Chef's Table — Interactive
Guests gather at the kitchen counter or island as Chef Robert cooks, explains, and narrates each course — a private tasting experience that blends fine dining with the genuine pleasure of understanding how extraordinary food is made.
Weekly Meal Prep
Chef Robert arrives, preps a full week of meals, portions everything into labeled containers, and leaves a pristine kitchen. Your week begins with exceptional food, already made, waiting for you.

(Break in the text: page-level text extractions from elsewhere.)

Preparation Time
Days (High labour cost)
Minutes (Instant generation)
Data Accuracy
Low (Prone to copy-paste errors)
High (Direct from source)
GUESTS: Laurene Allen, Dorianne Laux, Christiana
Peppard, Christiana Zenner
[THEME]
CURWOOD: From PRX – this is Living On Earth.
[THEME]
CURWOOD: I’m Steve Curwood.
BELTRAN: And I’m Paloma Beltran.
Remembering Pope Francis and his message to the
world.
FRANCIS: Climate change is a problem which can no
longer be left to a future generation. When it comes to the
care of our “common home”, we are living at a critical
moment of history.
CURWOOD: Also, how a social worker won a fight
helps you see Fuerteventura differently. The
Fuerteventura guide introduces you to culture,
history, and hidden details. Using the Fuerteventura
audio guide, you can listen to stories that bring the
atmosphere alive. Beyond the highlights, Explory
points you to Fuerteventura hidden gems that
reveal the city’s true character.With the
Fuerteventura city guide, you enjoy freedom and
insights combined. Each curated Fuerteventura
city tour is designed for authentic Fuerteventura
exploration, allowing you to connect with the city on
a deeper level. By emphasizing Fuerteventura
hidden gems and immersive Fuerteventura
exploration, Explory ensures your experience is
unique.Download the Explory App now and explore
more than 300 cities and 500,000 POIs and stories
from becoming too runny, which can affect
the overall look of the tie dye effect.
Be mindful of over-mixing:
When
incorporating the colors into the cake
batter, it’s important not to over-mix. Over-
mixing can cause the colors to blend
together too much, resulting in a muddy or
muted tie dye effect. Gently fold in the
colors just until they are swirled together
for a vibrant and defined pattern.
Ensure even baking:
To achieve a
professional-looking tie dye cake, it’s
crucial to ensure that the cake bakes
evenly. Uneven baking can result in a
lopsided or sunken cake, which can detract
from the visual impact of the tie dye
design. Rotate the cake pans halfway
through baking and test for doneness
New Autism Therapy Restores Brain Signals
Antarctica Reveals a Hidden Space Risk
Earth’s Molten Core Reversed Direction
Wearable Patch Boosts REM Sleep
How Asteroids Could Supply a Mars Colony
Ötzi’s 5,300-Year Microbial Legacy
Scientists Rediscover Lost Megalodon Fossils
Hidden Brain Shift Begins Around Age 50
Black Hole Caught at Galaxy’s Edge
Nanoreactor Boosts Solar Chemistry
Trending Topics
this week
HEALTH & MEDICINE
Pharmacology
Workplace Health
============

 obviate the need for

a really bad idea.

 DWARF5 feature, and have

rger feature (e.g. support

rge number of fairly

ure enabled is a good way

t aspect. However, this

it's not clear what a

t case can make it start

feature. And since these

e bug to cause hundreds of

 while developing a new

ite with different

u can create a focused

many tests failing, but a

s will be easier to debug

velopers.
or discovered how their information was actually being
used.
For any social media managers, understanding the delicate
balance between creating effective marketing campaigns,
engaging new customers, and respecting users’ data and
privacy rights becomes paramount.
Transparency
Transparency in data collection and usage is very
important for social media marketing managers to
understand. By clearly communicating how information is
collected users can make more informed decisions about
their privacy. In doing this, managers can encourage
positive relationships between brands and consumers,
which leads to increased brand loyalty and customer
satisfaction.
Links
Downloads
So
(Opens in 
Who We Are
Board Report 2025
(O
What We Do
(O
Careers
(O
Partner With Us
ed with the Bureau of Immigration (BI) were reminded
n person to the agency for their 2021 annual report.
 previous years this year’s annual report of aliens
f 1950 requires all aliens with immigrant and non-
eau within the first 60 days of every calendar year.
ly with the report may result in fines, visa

Tableware, Dishware, Silverware & Servingware
The vessel is part of the dish. At the level of private dining that Chef Robert's cooking represents, presentation extends well beyond what is on the plate — it includes the plate itself, the weight of the silverware, the drape of the napkin, and the way a serving bowl frames its contents in the center of the table. Chef Robert is happy to work with your existing collection or offer guidance on selections that complement your menu and your space.
Dishware & Plates
For Caponata and most Italian antipasto, wide, shallow ceramic or porcelain bowls in white or warm ivory create the cleanest visual contrast against rich, jewel-toned sauces. Avoid plates with busy patterns; at this level of cooking, the food commands every eye.
Silverware & Flatware
Heavy-gauge flatware — sterling or silver-plate — signals quality before a single bite is taken. For a multi-course Italian dinner, lay a full setting: bread knife, appetizer fork, dinner fork, dinner knife, and soup spoon as needed. Dessert utensils present with their course.
Servingware & Platters
Wide, shallow oval platters in ceramic or hand-painted Italian pottery are the ideal vehicle for family-style service. Rustic terracotta is beautiful for room-temperature dishes like Caponata. For passed appetizers, chilled marble tiles and warm wooden boards create the visual moments guests photograph and remember.
Glassware
Crystal or quality glassware elevates the table before the first pour. A generous white wine glass serves both whites and lighter Italian reds. Proper Burgundy or Bordeaux stems suit fuller reds. Water glasses should be ample and filled attentively. Chef Robert can coordinate with your sommelier or suggest wine pairings for the evening.
Linens
Crisp white or ivory linen napkins, properly folded, complete the table. Cloth placemats or a full tablecloth in white or soft champagne bring quiet formality without stiffness. Paper napkins at a private chef dinner are the one thing there is no recovering from.
Finishing Touches
Votives and tapers create the light that no overhead fixture can replicate at dinner. A low arrangement of seasonal flowers or a scattering of olive branches down the table centerline frames the meal without competing with it. Chef Robert is glad to advise on the full table composition for your event.